I remained at the school until 20 October 2024 during which we could hear explosions everywhere and when night fell, we could hear massive blasts resulting from detonating entire residential blocks. The school was under quadcopters’ continuous fire hitting its yard while shrapnel was scattering all over the place, rendering us scared of leaving the school and even the classrooms due to the heavy shooting.

The humanitarian situation at the school was deplorable. We were 400 displaced families: each 3 in a separate classroom, totaling 30-40 people in one class, mostly children and women, with no minimum healthcare standards or safety.

On 06 October 2024, IOF bombed the main water well supplying the school that is located behind the classrooms, rendering water scarce with each person having only half liter of water daily and struggling to secure water for his family. For food, families tried hard to save as much as possible, fearing the unknown, especially with families having only few cans of food enough for 2 or 3 days.

We tried so hard to keep the medical point operational within the limited resources, so we could handle any emergency at the school. I was on duty providing services to the displaced at school.
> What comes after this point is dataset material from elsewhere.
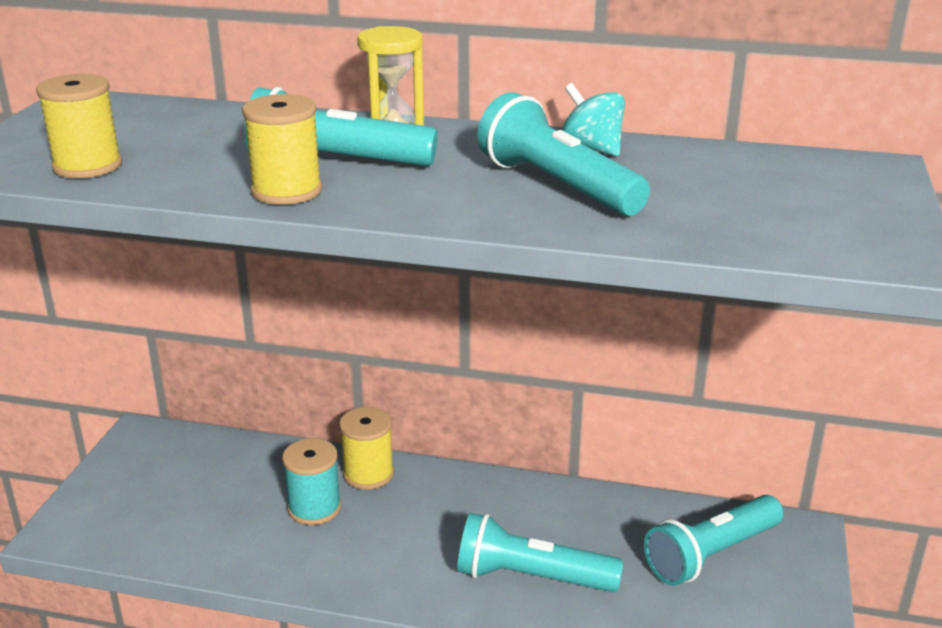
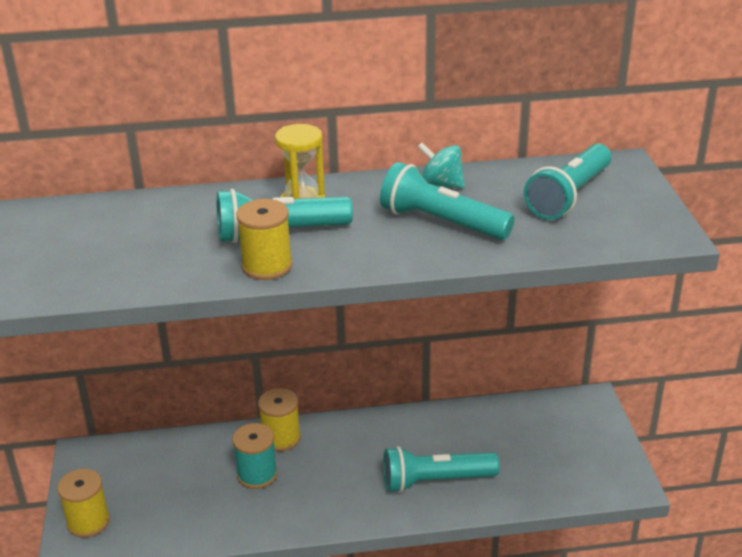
camera: 20 degrees left, 5 degrees up
(87, 166) = (101, 275): yellow spool -> yellow spool (88, 522)
(711, 554) = (542, 432): turquoise flashlight -> turquoise flashlight (569, 196)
When the school was bombed…

At around 09:00 on 20 October 2024, an Israeli quadcopter approached us with a microphone speaking in Arabic: “everyone here, get out. You are in a combat zone. IDF warns you.” At the time, chaos and fear engulfed the school and all the displaced families prepared themselves and packed their belongings to leave, including me, with some of them already leaving. Around 10 minutes later, we heard massive explosions inside the school while I was still in the classroom packing my belongings and the first aid kit so I would be ready to provide aid to whoever needed it during our evacuation.  I rushed out of fear to the yard to find all the people there targeted by shells while stones and rubble were filling the place.  Tens of dead bodies were scattered in the yard amid injured people’s screams for help; most of them with amputations.  At that moment, I held my phone and started recording this heinous crime that had collected the lives of ten and injured forty more.  I could provide aid for few but could not do all the work alone amid no medical supplies available except for the first aid kit that I had.

At around 10:30 on that day, I went alone towards Schools Street where I found dead bodies and people injured strewed on the sidewalks.  I remember finding a mother with her two children: the mother and her son were dead with the son shredded into pieces while her 4-year-old daughter was still alive.  I carried the young girl and walked her after providing her first aid.  I remember she was from Shehadah family, and I then handled her to some young men, whom I do not know, and they took her to a medical point.

I arrived near Baghdad Wedding Hall to find people there. I walked towards them to find more than 30 tanks and tens of soldiers, thinking for a moment as if it was a military base.  All the tanks were lined up with the soldiers at the street ends.  We kept walking and saw the soldiers arresting around 30 persons and 2 women.

We were more than 600 people walking on the street leading to Old Gaza Street with the drones hovering above and photographing us. If the drone hovered and slowed down above a specific person, the latter would be called out by a symbol and not by their name, meaning that arrest was arbitrary. Finally, we could reach Gaza City after walking all the way on Salah al-Deen Street.